Wednesday, February 1, 2012

Hunger of Memory pgs. 114-173

In the fourth chapter of Hunger of Memory, Complexion, I found Rodriguez’s comments about the color of his skin quite compelling. Being raised by a mother to whom “Dark skin…was the most important symbol of a life of oppressive labor and poverty” (127), the author grew to be ashamed of his very dark complexion and the stereotype of poverty he carried with it. Even though Rodriguez grew up in a middle-class family, he feels that his dark skin was a barrier between himself and the world of los gringos. I thought it was especially intriguing, however, at the end of the chapter when the author describes himself in the present world as an economically successful man whose skin has become a “mark of…leisure;” the author eventually realized that his “skin, in itself, means nothing,” and it is rather the economic and social environment of his life that gives the color of his skin any meaning (148).

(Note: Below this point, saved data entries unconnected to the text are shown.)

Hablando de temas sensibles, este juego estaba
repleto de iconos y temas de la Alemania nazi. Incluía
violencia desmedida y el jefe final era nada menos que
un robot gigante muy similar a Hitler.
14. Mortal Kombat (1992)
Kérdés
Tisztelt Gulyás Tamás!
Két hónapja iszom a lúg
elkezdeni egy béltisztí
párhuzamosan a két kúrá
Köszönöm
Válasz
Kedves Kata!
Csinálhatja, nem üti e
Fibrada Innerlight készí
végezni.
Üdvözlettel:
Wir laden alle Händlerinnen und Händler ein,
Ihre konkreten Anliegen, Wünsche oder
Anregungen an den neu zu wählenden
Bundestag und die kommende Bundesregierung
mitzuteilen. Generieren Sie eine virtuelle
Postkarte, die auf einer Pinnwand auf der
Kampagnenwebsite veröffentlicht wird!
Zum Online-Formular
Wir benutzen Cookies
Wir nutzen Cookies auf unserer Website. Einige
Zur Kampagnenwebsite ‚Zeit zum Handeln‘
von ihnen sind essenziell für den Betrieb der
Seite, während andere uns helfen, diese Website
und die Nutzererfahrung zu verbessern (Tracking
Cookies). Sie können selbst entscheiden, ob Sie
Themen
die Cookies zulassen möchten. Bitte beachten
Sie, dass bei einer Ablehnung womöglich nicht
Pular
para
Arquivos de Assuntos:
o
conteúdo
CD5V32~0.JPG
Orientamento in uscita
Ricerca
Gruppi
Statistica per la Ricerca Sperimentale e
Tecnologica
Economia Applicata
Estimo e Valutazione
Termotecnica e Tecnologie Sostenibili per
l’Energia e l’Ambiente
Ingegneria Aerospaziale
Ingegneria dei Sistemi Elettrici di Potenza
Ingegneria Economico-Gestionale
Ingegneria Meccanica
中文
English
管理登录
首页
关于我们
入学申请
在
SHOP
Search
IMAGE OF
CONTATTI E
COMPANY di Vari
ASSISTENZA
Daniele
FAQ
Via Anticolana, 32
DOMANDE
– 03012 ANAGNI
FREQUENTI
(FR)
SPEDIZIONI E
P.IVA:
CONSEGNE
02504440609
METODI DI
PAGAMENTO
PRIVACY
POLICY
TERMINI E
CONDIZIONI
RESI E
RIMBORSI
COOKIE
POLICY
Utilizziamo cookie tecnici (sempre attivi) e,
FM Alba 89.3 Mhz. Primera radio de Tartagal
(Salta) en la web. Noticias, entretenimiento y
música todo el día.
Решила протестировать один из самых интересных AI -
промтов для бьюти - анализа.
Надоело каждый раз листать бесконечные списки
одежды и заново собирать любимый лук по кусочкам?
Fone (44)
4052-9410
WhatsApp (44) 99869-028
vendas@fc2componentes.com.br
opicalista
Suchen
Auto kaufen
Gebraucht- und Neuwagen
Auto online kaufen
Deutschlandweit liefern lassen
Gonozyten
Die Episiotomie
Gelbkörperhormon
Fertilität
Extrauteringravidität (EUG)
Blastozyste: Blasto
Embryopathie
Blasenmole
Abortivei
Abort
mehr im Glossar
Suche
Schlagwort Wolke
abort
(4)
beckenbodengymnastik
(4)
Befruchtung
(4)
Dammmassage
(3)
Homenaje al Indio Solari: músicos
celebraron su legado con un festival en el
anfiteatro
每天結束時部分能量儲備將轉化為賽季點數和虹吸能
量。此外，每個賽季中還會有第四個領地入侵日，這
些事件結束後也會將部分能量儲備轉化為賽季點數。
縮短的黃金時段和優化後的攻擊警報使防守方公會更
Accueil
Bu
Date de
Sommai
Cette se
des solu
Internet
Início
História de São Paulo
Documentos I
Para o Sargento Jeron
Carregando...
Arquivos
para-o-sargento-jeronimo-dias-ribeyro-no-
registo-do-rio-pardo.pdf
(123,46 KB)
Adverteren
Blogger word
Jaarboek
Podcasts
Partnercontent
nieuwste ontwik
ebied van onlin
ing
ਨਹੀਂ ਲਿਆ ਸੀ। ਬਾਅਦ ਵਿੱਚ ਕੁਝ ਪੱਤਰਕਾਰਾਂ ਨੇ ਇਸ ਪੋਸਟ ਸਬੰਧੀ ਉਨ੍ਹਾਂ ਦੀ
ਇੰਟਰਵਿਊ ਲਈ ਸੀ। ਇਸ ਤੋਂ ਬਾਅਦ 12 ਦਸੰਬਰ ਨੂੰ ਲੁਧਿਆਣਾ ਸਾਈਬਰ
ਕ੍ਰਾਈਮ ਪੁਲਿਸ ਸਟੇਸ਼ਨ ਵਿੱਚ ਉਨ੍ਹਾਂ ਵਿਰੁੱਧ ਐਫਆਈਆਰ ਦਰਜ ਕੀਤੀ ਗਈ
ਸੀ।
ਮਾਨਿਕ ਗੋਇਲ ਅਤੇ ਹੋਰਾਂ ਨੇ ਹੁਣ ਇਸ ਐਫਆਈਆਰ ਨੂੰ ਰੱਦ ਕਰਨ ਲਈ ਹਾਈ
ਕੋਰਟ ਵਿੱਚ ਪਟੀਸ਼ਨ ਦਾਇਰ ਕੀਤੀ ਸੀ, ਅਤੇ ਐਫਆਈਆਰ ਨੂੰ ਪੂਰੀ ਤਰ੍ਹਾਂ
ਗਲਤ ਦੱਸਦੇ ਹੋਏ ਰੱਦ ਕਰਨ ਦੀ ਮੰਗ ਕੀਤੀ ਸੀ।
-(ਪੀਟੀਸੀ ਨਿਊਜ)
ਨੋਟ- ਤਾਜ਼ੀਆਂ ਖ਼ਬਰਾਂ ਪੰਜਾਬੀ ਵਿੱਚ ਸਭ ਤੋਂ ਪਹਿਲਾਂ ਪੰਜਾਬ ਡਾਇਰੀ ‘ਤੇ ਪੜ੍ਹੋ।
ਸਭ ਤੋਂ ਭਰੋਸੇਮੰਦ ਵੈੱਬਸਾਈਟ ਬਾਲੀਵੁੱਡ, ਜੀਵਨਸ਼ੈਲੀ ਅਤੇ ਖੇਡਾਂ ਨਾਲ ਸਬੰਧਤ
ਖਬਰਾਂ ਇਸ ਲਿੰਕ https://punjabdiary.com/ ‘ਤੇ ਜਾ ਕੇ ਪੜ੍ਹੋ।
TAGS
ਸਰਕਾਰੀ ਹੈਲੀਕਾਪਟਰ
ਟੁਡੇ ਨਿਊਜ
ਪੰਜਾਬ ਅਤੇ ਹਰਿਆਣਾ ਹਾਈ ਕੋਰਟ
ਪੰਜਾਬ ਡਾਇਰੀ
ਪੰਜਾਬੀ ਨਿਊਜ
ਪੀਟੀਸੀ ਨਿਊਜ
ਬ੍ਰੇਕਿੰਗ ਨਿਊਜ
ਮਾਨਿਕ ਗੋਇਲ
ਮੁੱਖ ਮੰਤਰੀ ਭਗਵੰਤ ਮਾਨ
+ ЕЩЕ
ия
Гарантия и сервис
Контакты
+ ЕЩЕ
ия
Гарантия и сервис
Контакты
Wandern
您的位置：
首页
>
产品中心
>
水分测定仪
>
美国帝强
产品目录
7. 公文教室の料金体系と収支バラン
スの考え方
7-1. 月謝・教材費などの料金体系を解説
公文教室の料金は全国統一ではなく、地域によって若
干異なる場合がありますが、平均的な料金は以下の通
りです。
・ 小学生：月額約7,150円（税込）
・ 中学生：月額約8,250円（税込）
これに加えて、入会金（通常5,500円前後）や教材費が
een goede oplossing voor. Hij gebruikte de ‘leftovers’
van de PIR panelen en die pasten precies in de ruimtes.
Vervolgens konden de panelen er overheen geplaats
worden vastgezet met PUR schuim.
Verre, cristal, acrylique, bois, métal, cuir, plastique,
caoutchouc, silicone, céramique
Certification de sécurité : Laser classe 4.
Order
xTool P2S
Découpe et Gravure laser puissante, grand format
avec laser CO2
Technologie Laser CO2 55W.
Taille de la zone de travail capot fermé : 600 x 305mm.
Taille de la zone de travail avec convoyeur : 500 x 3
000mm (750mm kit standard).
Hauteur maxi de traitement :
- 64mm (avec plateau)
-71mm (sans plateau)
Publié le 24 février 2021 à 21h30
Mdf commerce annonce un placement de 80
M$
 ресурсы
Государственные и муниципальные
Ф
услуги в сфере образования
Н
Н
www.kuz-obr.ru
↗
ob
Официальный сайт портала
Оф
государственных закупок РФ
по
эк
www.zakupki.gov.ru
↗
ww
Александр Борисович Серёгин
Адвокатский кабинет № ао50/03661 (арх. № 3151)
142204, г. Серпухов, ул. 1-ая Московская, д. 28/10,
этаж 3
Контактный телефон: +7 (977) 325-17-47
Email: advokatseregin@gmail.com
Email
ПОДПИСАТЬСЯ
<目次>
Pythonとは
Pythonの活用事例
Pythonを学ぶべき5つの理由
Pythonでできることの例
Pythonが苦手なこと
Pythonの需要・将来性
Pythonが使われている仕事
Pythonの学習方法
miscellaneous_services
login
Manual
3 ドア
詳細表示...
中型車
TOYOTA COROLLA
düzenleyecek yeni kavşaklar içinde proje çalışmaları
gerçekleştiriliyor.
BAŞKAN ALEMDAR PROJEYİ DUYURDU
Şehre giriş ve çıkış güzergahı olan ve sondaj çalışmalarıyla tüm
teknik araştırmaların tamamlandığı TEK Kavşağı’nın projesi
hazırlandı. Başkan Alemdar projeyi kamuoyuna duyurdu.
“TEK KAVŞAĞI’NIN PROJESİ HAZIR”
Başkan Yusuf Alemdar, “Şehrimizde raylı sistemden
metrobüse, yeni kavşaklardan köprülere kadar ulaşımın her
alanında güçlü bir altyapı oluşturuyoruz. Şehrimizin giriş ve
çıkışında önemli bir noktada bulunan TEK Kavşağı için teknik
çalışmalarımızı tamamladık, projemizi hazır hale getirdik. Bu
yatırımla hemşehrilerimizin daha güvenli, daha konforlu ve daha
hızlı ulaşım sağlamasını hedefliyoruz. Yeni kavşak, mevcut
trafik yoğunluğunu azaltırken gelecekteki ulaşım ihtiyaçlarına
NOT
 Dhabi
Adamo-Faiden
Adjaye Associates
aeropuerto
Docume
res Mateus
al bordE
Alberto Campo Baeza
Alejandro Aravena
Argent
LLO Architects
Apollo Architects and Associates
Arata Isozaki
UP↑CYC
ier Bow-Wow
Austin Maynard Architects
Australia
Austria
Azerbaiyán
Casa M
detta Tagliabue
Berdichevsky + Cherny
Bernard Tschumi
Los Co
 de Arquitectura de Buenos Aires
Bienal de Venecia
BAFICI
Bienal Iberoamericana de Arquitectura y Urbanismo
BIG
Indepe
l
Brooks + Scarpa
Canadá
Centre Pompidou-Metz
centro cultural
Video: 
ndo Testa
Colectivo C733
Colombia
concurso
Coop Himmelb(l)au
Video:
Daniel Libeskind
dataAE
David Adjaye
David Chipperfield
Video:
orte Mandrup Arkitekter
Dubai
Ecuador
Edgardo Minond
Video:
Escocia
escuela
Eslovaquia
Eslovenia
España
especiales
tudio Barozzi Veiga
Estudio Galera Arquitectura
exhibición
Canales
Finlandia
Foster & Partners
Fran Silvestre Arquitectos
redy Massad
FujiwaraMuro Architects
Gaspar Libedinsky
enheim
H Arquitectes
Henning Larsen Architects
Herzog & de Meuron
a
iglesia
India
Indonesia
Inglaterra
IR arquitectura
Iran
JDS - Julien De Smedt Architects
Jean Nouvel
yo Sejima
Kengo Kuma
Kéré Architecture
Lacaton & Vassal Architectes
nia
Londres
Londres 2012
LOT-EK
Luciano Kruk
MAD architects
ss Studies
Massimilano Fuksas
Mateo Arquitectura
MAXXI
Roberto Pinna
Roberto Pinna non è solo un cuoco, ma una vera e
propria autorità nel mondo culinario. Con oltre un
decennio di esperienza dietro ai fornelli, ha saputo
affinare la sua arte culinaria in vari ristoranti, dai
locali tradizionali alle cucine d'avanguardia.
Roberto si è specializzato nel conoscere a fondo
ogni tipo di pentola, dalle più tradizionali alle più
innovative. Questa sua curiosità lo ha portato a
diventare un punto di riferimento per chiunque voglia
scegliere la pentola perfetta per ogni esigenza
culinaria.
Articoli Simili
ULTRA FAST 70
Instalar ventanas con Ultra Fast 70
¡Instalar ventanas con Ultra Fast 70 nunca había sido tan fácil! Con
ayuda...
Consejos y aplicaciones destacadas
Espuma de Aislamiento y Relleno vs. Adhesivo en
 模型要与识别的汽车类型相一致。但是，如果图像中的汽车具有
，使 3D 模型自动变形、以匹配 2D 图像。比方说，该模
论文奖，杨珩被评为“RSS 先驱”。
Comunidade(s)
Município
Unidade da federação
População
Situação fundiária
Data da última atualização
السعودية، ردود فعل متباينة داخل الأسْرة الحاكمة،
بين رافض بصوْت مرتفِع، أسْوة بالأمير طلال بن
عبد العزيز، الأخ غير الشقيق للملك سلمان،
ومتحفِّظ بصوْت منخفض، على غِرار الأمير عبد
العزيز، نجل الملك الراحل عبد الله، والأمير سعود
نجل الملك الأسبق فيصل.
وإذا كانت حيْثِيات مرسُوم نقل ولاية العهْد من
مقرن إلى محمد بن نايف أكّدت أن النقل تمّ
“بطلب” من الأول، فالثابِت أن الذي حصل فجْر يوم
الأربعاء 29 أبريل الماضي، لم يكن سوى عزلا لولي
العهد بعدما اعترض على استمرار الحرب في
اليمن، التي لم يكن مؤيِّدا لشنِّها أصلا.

    Understanding this about Rodriguez has helped me understand a little more about skin color in a broad sense. Oftentimes in the modern world, as the author states, the color of one’s skin has little to say about significant advantages or disadvantages that person may face in his or her life. Factors such as social and economic status weigh much more heavily on someone’s life than the ethnicity with which they were born. That being said, Rodriguez’s statement that “no one would regard [his] complexion the same way if [he] entered through the service entrance” seems especially true (148). The clothes that cover his skin tell more of his luxurious lifestyle than the man’s skin alone.
    Further on in the memoir the author approaches the word Chicano, meaning Mexican-American in both Spanish and English. Affirmative action movements took the formerly Mexican slang word and transformed it into a “public word, animated by pride and political purpose” (170). Reading this about Rodriguez’s memories of Chicano, I was reminded of my own. Several years ago my family and I attended the 90th birthday party of my great-aunt Josephina Quesada Alvarez, full-blooded Mexican sister of my full-blooded Mexican grandpa. Although I have rarely interacted with the woman in my life (as that side of my family lives far from mine, in Arizona), I will always remember that occasion for the long speech she gave about the word Chicano. After blowing out the candles on her cake, while she still had all eyes on her, she made us young family members sit at her feet as she explained to us the importance of knowing the meaning of Chicano, Chicana. Listening to her passionately declare the pride Mexican-Americans possess was my first experience coming to terms with the struggles my Mexican family had to deal with to receive a fair education in the United States. While her and my great-uncle Eugene went on to work for Arizona State University (she an admissions officer, he a professor of Art), it was not without a great effort to overcome the negative biases held by those around them. And while I, today, cannot remember what she said that day, I know it is important to remember that nothing in this country comes without a lot of hard work, whether it has been done for me by my ancestors or whether I will to do the work myself. In that I feel connected to Rodriguez’s exploration of his cultural identity.